I tell you this story not to embarrass my husband, but to make an important caregiving comparison. The journey for every Alzheimer's caregiver is hard. The road is filled with unexpected turns, bumps, detours and dead ends. It's easy to lose your way. Anger, confusion and feelings of helplessness and hopelessness are common.
But for male caregivers, who are generally less likely to seek assistance or who will put off asking for help as long as they can, the road can be even tougher.
While it's true that most caregivers in the U.S. are women, the national percentage of male Alzheimer's caregivers has doubled, from 19 percent to 40 percent between 1996 and 2011. And with the number of dementia cases expected to jump from 5 million today to almost 16 million by 2050 -- almost two thirds of whom will be women - their husbands, sons and grandsons will increasingly bear the caregiving burden.
As I know from my personal caregiving experiences with my mother and father, all of us -- men and women alike -- face physical and emotional fatigue, isolation from family and friends and often, financial hardship. However, male caregivers too often approach the role with a dangerous "go it alone" mentality.

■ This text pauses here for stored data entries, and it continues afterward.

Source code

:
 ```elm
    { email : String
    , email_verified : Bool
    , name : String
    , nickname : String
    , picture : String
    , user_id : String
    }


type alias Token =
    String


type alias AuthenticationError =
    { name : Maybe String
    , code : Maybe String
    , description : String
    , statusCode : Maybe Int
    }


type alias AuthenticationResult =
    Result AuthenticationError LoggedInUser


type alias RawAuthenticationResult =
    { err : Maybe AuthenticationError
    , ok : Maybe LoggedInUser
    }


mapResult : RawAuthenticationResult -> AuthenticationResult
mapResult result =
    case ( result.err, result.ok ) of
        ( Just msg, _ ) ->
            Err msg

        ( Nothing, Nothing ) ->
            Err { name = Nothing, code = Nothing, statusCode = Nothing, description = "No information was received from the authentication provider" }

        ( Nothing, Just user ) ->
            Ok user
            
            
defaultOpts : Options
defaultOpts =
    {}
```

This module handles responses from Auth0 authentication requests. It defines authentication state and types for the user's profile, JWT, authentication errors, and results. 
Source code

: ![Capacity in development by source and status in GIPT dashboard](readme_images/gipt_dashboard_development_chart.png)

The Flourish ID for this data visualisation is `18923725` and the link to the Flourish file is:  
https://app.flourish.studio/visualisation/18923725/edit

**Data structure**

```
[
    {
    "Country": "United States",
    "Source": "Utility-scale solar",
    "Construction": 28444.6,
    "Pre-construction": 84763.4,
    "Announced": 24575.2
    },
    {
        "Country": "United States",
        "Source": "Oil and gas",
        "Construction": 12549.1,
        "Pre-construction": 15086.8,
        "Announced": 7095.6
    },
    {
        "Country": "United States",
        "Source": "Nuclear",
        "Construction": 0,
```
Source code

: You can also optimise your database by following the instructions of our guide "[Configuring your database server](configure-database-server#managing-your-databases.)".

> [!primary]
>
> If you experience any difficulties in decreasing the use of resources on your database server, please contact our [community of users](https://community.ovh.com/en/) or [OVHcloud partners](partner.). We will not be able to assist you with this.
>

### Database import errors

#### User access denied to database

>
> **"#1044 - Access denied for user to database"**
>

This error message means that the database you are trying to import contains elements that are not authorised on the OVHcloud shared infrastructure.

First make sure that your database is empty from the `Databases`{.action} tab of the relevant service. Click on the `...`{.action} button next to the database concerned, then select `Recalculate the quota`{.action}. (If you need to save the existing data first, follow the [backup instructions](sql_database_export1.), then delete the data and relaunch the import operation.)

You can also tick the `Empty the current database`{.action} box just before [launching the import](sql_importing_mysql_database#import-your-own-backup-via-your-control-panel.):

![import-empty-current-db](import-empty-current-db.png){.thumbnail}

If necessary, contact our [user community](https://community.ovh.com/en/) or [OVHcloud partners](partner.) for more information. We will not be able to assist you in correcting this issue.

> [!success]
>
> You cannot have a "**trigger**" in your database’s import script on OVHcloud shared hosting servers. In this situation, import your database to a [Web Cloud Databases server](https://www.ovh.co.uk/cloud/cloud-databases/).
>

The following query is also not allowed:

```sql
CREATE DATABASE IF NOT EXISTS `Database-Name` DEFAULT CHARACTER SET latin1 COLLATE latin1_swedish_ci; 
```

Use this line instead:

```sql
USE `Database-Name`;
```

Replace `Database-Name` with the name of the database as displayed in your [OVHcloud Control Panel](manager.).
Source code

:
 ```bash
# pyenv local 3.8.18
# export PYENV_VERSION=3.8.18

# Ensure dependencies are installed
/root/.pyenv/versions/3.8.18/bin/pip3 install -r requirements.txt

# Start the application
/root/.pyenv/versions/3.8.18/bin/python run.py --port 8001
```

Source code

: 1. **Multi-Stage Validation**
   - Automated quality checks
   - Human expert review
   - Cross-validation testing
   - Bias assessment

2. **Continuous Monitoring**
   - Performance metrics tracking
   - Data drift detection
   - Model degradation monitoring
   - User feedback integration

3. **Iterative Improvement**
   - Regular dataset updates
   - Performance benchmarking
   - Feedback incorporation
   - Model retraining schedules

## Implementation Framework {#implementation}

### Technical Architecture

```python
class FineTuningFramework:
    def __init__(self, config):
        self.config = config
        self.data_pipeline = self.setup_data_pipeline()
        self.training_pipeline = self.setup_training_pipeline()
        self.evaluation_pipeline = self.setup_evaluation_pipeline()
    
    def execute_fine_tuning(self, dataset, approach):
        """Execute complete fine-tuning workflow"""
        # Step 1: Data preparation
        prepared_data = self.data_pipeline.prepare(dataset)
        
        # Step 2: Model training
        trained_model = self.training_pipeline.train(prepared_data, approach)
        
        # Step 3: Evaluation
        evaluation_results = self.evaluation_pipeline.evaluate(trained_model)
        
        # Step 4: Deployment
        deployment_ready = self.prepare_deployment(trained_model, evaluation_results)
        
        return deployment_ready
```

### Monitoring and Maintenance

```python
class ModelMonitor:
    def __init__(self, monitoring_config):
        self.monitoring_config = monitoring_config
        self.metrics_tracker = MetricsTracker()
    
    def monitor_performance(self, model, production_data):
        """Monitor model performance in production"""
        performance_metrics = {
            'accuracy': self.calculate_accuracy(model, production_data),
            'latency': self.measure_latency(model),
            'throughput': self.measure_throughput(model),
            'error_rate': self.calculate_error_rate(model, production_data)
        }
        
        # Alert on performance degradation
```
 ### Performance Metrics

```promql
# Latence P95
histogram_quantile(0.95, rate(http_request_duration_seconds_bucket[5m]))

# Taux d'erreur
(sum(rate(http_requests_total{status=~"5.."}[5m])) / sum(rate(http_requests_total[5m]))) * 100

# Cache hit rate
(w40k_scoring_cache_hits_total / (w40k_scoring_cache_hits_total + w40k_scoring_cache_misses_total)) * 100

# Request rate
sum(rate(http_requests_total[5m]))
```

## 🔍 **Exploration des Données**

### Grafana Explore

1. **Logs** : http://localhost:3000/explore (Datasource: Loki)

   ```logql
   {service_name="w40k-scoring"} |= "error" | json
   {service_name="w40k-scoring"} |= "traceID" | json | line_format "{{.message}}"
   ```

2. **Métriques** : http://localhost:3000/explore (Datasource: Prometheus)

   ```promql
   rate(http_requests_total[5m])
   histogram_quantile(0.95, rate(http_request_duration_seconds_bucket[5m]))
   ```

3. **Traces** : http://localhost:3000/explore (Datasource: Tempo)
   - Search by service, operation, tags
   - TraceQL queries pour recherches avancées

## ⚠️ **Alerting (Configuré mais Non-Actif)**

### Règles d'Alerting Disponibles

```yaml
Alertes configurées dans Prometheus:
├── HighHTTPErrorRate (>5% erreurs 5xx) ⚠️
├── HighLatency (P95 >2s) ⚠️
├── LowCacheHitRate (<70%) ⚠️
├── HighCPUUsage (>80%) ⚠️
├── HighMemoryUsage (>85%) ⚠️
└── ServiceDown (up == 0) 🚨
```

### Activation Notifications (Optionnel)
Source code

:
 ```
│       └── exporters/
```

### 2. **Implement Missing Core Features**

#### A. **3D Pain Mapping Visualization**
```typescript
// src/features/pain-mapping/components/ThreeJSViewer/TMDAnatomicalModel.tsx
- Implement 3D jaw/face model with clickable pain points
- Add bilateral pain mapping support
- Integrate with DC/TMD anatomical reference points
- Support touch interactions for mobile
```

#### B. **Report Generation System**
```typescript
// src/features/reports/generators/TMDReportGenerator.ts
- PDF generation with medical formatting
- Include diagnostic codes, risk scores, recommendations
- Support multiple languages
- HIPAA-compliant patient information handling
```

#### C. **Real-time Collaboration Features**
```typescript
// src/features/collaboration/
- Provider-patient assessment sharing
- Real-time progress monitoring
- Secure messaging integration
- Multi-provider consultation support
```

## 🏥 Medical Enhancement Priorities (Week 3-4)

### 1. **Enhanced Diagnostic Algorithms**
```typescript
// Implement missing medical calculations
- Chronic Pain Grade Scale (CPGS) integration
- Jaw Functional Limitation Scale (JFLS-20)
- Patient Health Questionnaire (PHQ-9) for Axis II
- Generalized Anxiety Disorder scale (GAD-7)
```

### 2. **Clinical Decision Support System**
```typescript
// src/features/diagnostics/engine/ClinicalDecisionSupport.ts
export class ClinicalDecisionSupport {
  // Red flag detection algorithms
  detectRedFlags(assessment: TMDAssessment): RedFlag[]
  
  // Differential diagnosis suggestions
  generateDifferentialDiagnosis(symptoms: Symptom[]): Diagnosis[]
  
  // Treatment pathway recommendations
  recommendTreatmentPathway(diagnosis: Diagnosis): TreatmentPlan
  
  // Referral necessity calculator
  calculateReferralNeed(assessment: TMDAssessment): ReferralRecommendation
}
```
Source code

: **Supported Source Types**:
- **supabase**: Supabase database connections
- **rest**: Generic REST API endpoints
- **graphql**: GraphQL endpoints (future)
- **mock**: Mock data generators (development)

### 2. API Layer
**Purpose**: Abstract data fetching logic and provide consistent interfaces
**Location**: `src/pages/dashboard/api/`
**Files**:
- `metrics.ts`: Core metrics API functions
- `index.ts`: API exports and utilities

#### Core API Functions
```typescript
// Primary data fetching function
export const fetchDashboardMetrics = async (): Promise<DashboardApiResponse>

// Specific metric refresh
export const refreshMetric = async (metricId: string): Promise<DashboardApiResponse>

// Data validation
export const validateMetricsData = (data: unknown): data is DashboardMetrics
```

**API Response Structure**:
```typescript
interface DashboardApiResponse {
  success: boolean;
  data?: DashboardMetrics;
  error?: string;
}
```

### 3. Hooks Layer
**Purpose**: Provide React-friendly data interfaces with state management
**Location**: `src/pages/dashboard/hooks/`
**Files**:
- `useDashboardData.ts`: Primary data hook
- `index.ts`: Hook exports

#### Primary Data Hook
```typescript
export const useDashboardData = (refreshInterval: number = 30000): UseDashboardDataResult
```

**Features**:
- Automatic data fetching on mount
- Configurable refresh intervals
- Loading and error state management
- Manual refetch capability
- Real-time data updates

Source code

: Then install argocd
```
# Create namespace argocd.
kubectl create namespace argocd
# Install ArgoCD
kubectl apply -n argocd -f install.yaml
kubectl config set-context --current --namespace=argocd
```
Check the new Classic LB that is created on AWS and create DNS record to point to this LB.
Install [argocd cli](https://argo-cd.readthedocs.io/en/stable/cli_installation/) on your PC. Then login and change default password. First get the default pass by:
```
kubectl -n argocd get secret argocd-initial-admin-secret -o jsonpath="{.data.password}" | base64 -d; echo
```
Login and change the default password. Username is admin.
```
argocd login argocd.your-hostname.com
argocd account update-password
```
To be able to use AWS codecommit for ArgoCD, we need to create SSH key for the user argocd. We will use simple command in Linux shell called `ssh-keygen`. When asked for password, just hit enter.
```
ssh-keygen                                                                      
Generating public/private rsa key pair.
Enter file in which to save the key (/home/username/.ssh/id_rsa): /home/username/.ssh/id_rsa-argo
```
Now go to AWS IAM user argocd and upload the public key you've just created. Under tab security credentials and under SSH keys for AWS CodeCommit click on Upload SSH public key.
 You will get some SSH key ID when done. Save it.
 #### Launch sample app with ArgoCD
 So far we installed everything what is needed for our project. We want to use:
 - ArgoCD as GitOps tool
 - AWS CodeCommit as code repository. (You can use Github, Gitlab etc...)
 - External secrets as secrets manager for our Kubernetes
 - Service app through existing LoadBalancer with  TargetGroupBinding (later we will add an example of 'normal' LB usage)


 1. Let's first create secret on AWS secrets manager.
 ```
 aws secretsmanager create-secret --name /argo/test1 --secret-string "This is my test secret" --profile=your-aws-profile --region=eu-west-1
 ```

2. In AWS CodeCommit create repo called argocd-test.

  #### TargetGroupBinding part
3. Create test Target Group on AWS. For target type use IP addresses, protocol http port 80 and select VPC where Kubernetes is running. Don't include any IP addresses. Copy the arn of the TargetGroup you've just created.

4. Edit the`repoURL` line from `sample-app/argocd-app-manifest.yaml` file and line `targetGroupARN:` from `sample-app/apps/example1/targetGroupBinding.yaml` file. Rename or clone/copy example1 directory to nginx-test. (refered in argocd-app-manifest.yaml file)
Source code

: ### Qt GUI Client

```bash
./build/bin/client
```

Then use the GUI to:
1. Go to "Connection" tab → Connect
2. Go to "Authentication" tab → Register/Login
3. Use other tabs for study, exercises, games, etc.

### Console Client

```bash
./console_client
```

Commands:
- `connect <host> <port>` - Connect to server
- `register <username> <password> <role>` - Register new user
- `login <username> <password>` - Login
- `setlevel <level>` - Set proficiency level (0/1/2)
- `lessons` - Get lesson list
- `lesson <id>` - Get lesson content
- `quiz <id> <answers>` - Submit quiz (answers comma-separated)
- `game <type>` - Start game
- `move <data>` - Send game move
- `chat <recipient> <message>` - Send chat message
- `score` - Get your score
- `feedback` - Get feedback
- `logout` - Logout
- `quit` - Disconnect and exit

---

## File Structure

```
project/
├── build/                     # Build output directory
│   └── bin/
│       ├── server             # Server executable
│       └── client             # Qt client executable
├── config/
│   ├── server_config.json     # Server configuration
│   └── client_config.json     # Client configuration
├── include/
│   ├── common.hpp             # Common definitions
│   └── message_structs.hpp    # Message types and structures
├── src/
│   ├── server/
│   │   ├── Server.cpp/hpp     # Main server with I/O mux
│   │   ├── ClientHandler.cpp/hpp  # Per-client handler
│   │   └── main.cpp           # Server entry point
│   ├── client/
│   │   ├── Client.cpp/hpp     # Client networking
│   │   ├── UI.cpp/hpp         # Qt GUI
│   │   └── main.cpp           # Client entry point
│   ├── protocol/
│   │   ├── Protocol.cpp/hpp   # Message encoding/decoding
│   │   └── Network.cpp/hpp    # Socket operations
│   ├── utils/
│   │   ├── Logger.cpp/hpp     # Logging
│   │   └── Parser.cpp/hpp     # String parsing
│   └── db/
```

The good news is, in our role as service providers and Alzheimer's professionals, we are hearing from more and more men who need our help. The bad news is, we know that this increase pales in comparison to the tens of thousands of husbands, sons and other men who are struggling without us. For instance, only 20 percent of the calls that come in to our 24 hour Helpline at the New York City Chapter are from men -- yet we know they make up a much larger percentage of our caregiving constituency.
Whether they are older men taking care of their wives, or sons taking care of their moms, the higher levels of anxiety, frustration and embarrassment they experience is striking -- particularly among men in their 70s and 80s.
By and large, men of the older generation were the breadwinners. Their wives -- even if they worked -- took care of the household chores like cooking, cleaning, laundry and shopping. Now, faced with the frightening reality that their life partners have dementia, these men are responsible not only for medical and care decisions, but for running the household as well, including chores they've probably never done before. And suddenly, these strong, independent, proud men are completely lost at sea.
To all the male caregivers: do yourself a favor and take the first step. Call the Alzheimer's Association Helpline anytime -- day or night (1-800-272-3900). No question is too small; no problem, too big.
Find a support group. They are comfortable, safe places where you will be with people who have been in your shoes. You won't be the only guy in the group who's ruined your wife's favorite blouse because you didn't separate the colors from the whites. You won't be the first to admit he's clueless about operating the dishwasher. Nor will you be alone in wondering, "How will I ever get through this?"
Thinking of this generation of caregivers, I'm reminded of the Beatles' song, "Help" ... When I was younger, so much younger than today, I never needed anybody's help in anyway. But now these days are gone, I'm not so self assured ...
With a little help from your friends at the Alzheimer's Association, I promise, you will "get your feet back on the ground." And someone will be with you, giving you directions, every step of this long journey.